(Directions for this task) A word-for-word retyping of the listing below is required, with the pictures dropped.

[Start of section]

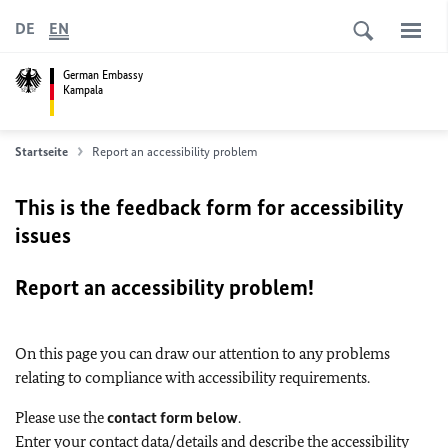
DE
EN
German Embassy
Kampala
Startseite
Report an accessibility problem
This is the feedback form for accessibility
issues
Report an accessibility problem!
On this page you can draw our attention to any problems
relating to compliance with accessibility requirements.
Please use the
contact form below
.
Enter your contact data/details and describe the accessibility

[End of section]

(Result for this task)
DE
EN
German Embassy
Kampala
Startseite
Report an accessibility problem
This is the feedback form for accessibility
issues
Report an accessibility problem!
On this page you can draw our attention to any problems
relating to compliance with accessibility requirements.
Please use the
contact form below
.
Enter your contact data/details and describe the accessibility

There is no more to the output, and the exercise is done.